***** SUPPLIED INFORMATION

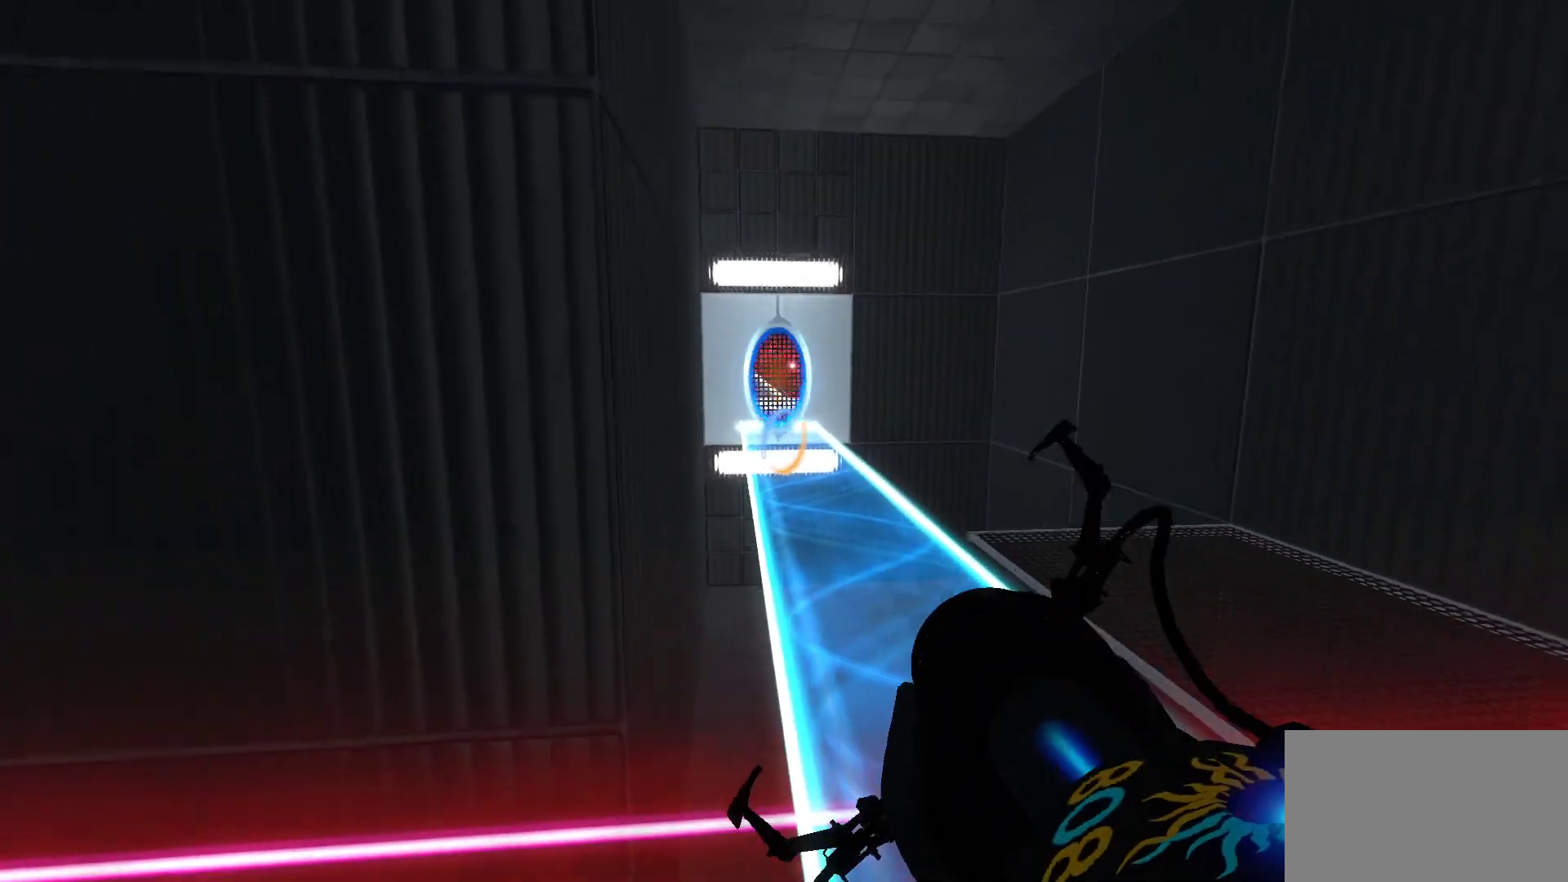
{"keys": [], "mouse": [], "events": []}
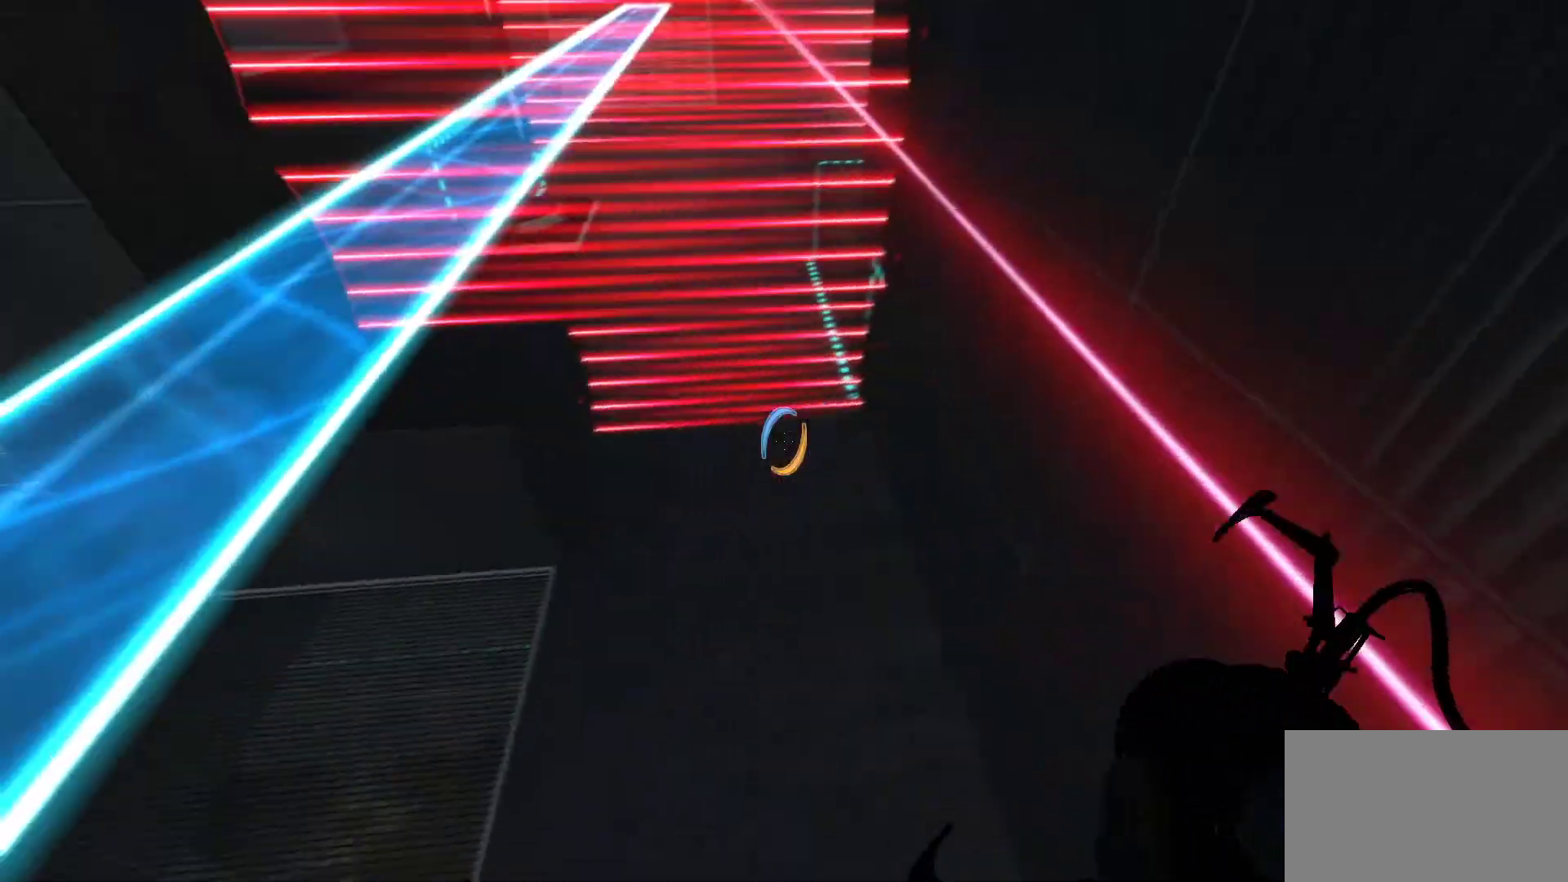
{"keys": [], "mouse": [], "events": []}
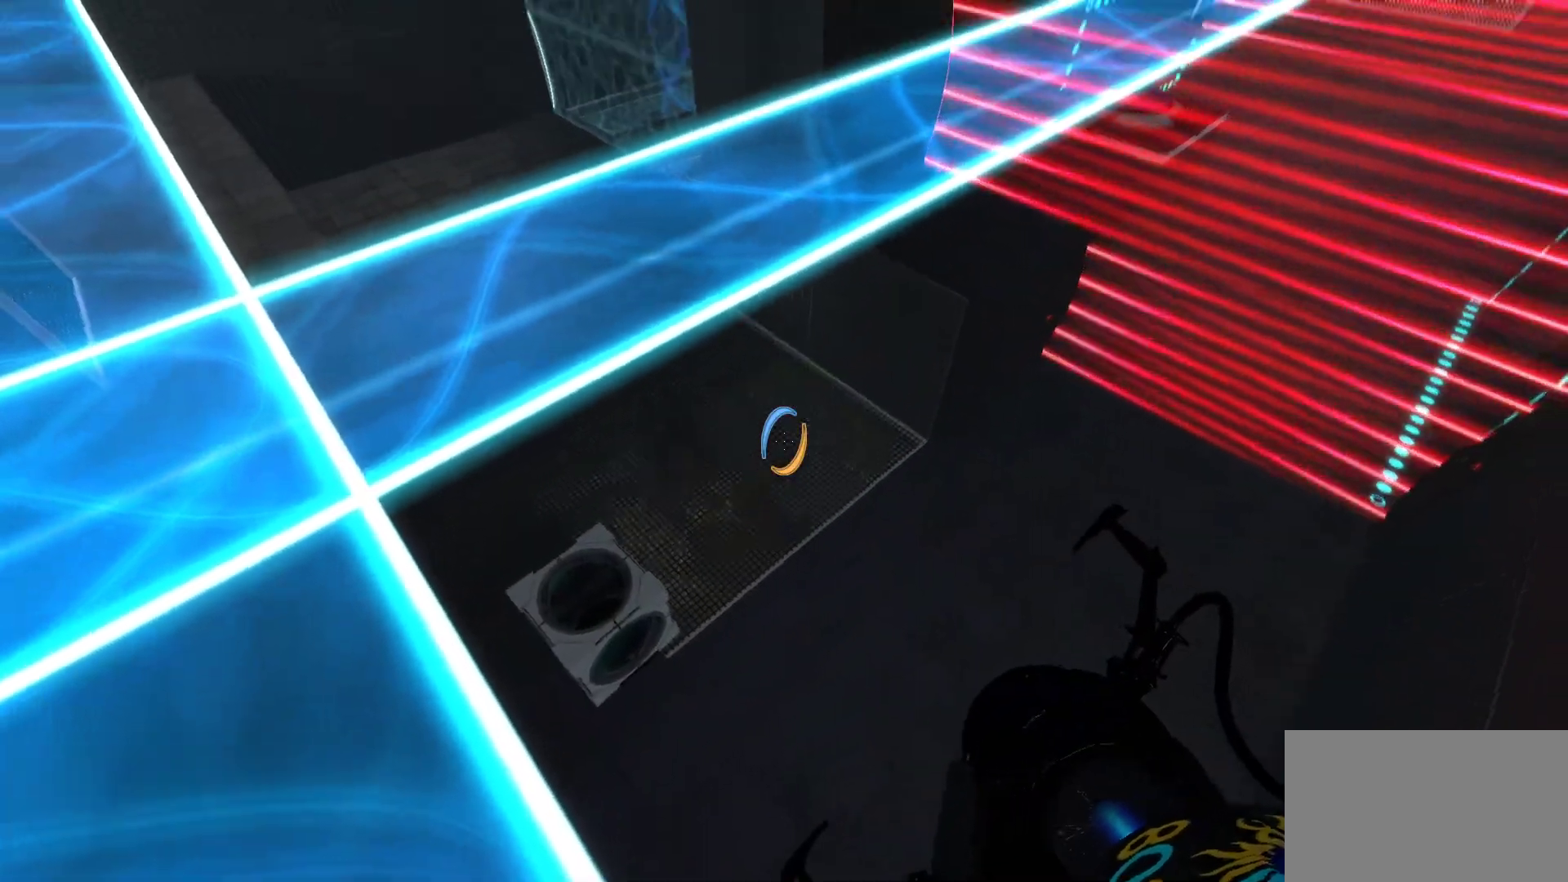
{"keys": [], "mouse": [], "events": []}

**********

Restate the full listing verbatim and drop every picture.

{"keys": [], "mouse": [], "events": []}
{"keys": [], "mouse": [], "events": []}
{"keys": [], "mouse": [], "events": []}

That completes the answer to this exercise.